There are three billboards outside the small town of Ebbing in Missouri that are not being used, in fact they haven't been in use since the nineteen-eighties, so middle-aged shopkeeper Mildred Hayes (Frances McDormand) decides to do something about it, because she has something she would like to advertise. That something is the fact that her daughter has been lying dead in her grave for nearly a year now and the police still have not solved the case, so she pays the owner of the site to put up a message asking Chief Willoughby (Woody Harrelson) what he is going to do about the unsolved rape and murder. The answer to that is less than forthcoming - but a lot of anger is.
Playwright turned director Martin McDonagh had, by the point this was released, carved out a niche for himself as the creator of black comedy drama with a violent edge, and for many this was his finest example of that style so far, securing star McDormand a clutch of awards for her trouble, including her second Oscar in a lead role. Although not everyone was convinced, it remained a brave stab at presenting a story that was not going to be wrapped up neatly with a bow, as so much in life is not, and the whole mess that many people's lives resolve themselves into was very clearly what he, as a writer, was attempting to convey. So there were loose ends and coincidences abounding.
If you have experienced life like that, then you would more probably respond to the film better than someone who prefers order in their days, and can even perceive that, cling on to it in fact, when events take an abrupt turn into chaos.

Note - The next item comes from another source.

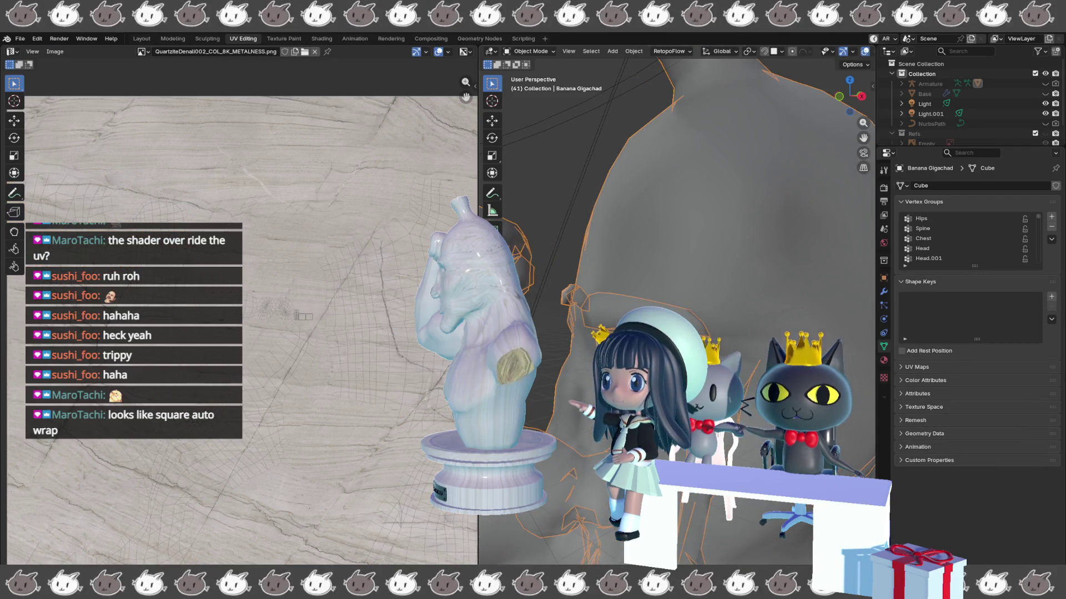
- Re-enter Edit Mode, turn off X-ray, switch to face select, and tilt toward the dome
key("Tab")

Mildred, we see, is anguished for a number of reasons all to do with her daughter's murder, not least because the last thing she said to her as the girl stormed out was that she hoped she got raped; now, nobody says that knowing it's going to happen, nobody sane and without malice corrupting their souls anyway, but there are people like that in this universe and it just so happens that is who the daughter meets, the senselessness of the crime all the more harrowing.
McDormand was, needless to say, an absolute dynamo here, initially worrying she was too old for the role but her lived in looks contributed well to the character of a woman who has been through Hell and has not necessarily come back. In fact, although she is not languishing in her daughter's victimhood and her own grief, it is apparent how comfortable she is as the thorn in the side of a community which has become corroded from the Sheriff's Department down, the local cops being an unlovely group of bullies who use the law and its influence to get away with some particularly bad behaviour. Willoughby is not necessarily a bad man at heart, but it takes a terminal illness to wake him up to the fact he has been derelict in his duties, and part of that has seen the victim's killers walk free.
His deputy Dixon (Sam Rockwell, who also snagged an Oscar) is a different matter, just about excused his racism and violence here because he is an idiot who has never learned any better, more party to the sin of ignorance than hate, but it was his redemption that proved controversial as having a racist character who learns the error of his ways was not what many wanted to see: they wanted him to be punished, not team up with the increasingly wayward Mildred, or any of the other decent individuals (Peter Dinklage had some lovely moments as the "town midget" who is doomed never to be taken seriously). But the mark of a captivating screenplay is whether you were turned off by its predictability or the actions of morally shaded characters, and it was more likely the latter that irritated the naysayers: those who appreciated a plot that took unexpected routes would find this very appealing. It had the benefit of many laugh out loud lines, a generosity that maybe went too far, and while it was essentially one of those modern Westerns at heart, a resistance to cliché that was refreshing. Music by Carter Burwell.